The problem with wchar_t is that its encoding is unspecified. It might be Unicode UTF-16, or Unicode UTF-32, or Shift-JIS, or something completely different. There is no way to tell from within a program.
You will have the best chances of getting things to work if you ensure that the encoding of your source code is the same as the encoding used by the locale under which the program will run.
But, the use of third-party libraries (like DirectX) can place additional constraints due to possible limitations in what encodings those libraries expect and support.
Bug solved, it turns out to be the CASTING problem (not rendering problem as previously said).
The bugged text is a intermediate product during some internal conversion process using swtringstream (which I forgot to mention), the code is as follows
wstringstream wss;
wstring text;
textToGenerate.append(L"some text");
wss << timer->getTime()
text.append(wss.str());
Right after this process the debugger shows the text as a bunch of random stuff but later somehow it converts back so it's readable. But the problem appears at rendering stage using DirectX. I somehow left the casting for wchar_t*, which results in the incorrect rendering.
old:
LPCWSTR lpcwstrText = (LPCWSTR)textToDraw->getText();
new:
LPCWSTR lpcwstrText = (*textToDraw->getText()).c_str();
By changing that solves the problem.
So, this is resulted by a bad cast. As some kind people provided correction to my statement.

Does Visual Studio 2010 Supports C++ Source Code in Unicode with Unicode Char in String Literal

I want to directly embed non-ASCII Unicode characters in string literals and use them in printf. This implies my source codes must be saved in utf-8 or utf-16. Visual Studio 2010 does support editing and saving C++ source files in either format. But when compiled & executed, it does not produce the correct unicode characters. Does the compiler support string literals with unicode characters embedded?
e.g.
wprintf(L" chinese characters:中文字\n"); the trailing chinese characters cannot be displayed
I don't have a Chinese version of Windows to test with, so this is complete speculation.
The console and file output functions are aware that files are not coded in UTF-16, so they attempt to convert the characters to a code page before output. Just as the default locale is "C" rather than anything based on your system settings, so too the default code page is probably an inappropriate one that does not include Chinese characters.

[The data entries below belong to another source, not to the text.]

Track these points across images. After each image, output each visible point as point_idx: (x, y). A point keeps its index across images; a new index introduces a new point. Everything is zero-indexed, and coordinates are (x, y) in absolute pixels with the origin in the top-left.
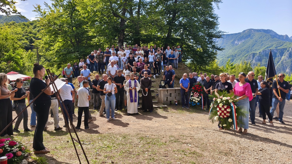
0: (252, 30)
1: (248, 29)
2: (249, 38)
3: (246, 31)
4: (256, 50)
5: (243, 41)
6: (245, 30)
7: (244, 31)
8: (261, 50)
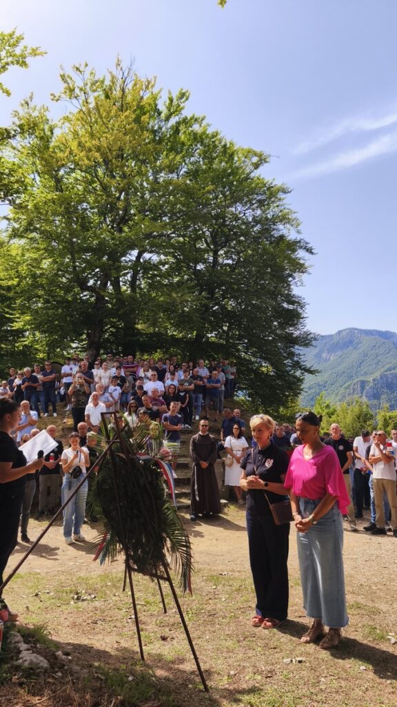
0: (356, 331)
1: (348, 329)
2: (351, 348)
3: (344, 333)
4: (366, 374)
5: (339, 353)
6: (342, 331)
7: (340, 332)
8: (377, 375)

There is a function SetConsoleOutputCP to change the code page for the console. It is not clear if this function changes the code page used by the actual console window, or if it only affects conversions from Unicode within the program.
The easy way to test wide literals is to skip the formatting part of printf, and give your string straight to the OS: WriteConsoleW(GetStdHandle(STD_OUTPUT_HANDLE), L" chinese characters:中文字", ....
It's possible that #pragma setlocale may be what you need.